La solution adoptée est doublement cohérente. D’une part, le délai-butoir de vingt ans s’applique aux contrats antérieurs non encore prescrits au 19 juin 2008, conformément à la jurisprudence (ch. mixte, 21 juill. 2023, n° 21-17.789). D’autre part, les limites et conditions de responsabilité opposables entre parties au contrat le sont également aux tiers qui agissent en responsabilité délictuelle pour un manquement contractuel (Com., 25 janv. 2023, n° 20-12.811). L’action engagée après l’expiration du délai-butoir est donc irrecevable, la dernière intervention étrangère aux termites ne pouvant déplacer le point de départ ni rouvrir la prescription.

B. Réparation intégrale, exclusions ciblées et contribution à la dette

La conséquence de l’inopposabilité de la clause et de la mauvaise foi est logiquement tirée sur le terrain de l’article 1645. La cour souligne que « Il résulte aussi de l’article 1645 que dès lors que le vendeur connaît les vices de la chose vendue, la réparation doit être intégrale ». L’évaluation s’adosse au rapport d’expertise et couvre les travaux structurels, la maîtrise d’œuvre, l’assurance dommages-ouvrage, les frais de relogement et de déménagement, ainsi qu’une indemnité de jouissance.
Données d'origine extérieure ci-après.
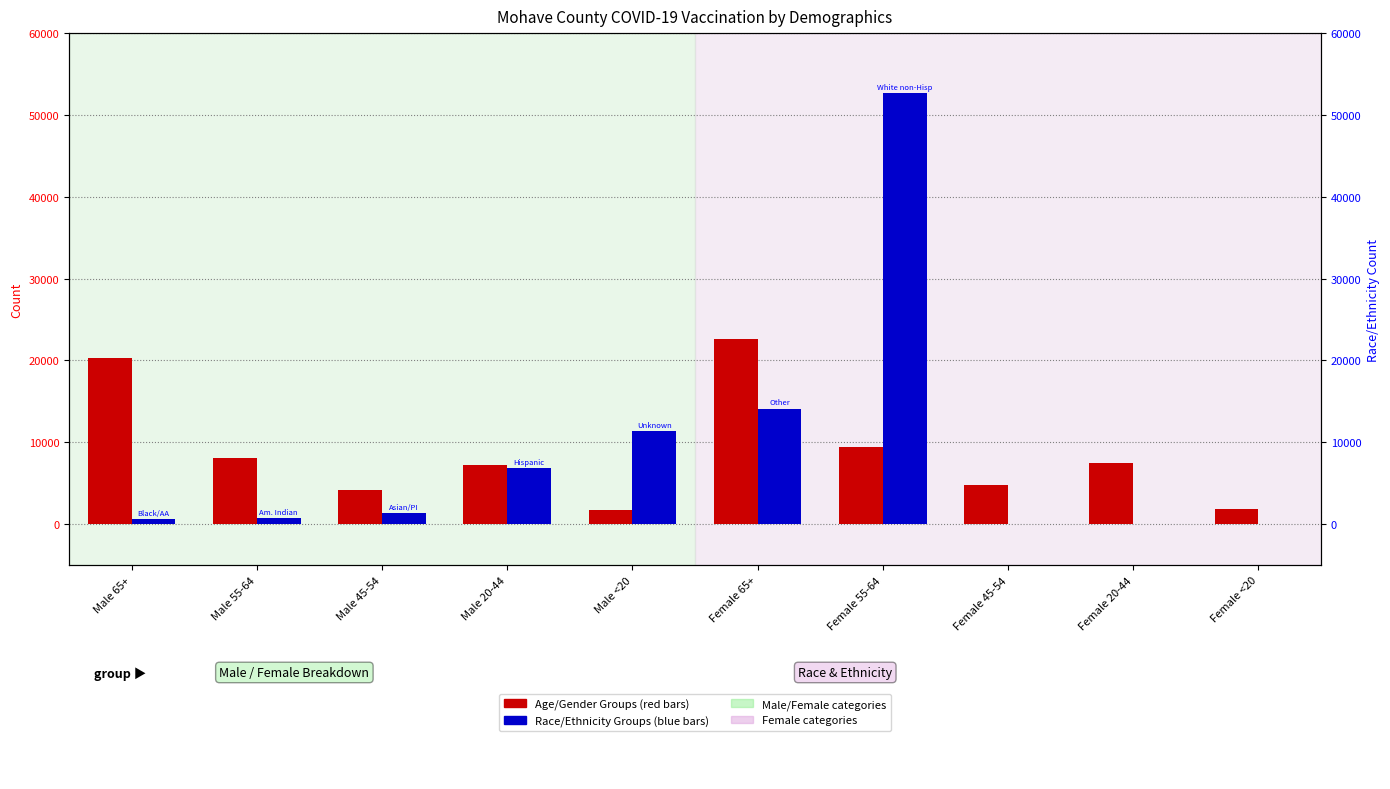

Does the chart contain stacked bars?

No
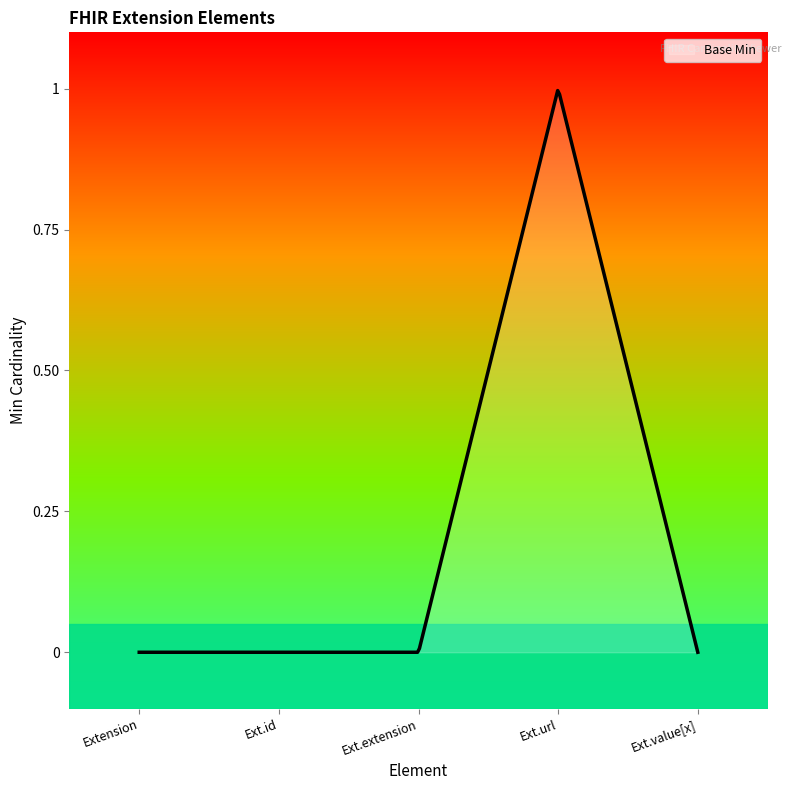

What is the difference between the maximum and minimum values?

1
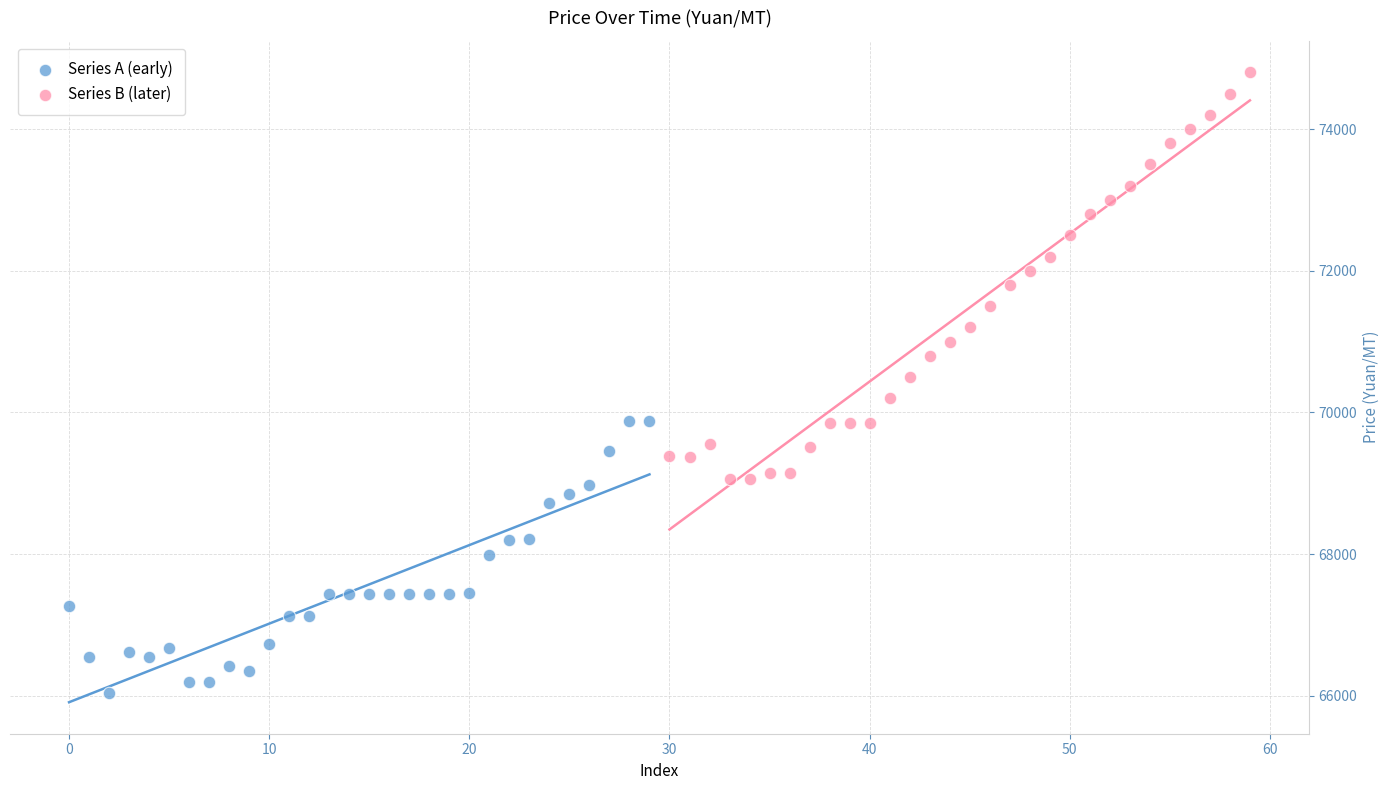

Which series contains the highest Y value?

Series B (later)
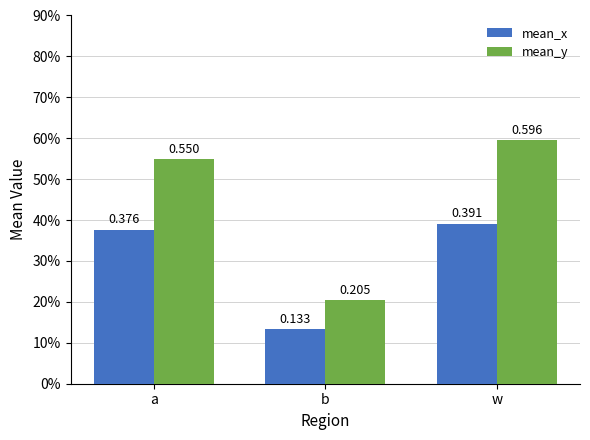

What are all the series names shown in the legend?

mean_x, mean_y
L’office d’appréciation demeure mesuré. L’arrêt écarte le poste relatif au traitement préventif extérieur, en indiquant que « Il est exact que le coût du traitement anti-termite doit rester à la charge de l’acquéreur ». La motivation tient compte des informations connues lors de la vente et de l’allocation contractuelle du risque pour le jardin.

La condamnation in solidum reflète l’imputabilité conjointe des manquements d’information. Vient ensuite la répartition interne de la charge en fonction des causalités respectives. La cour motive utilement que « La faute du diagnostiqueur a privé les vendeurs de la faculté de procéder aux reprises nécessaires avant la vente et de vendre leur bien conformément à son état, comme de la faculté de renoncer à la vente et de conserver le bien ». La contribution de 70 % à la charge des vendeurs, et de 30 % à la charge du diagnostiqueur et de son assureur, traduit l’intensité de la connaissance préexistante et l’incidence du diagnostic sur la fixation du prix et le choix de contracter.

Source : Cour de cassation – Base Open Data « Judilibre » & « Légifrance ».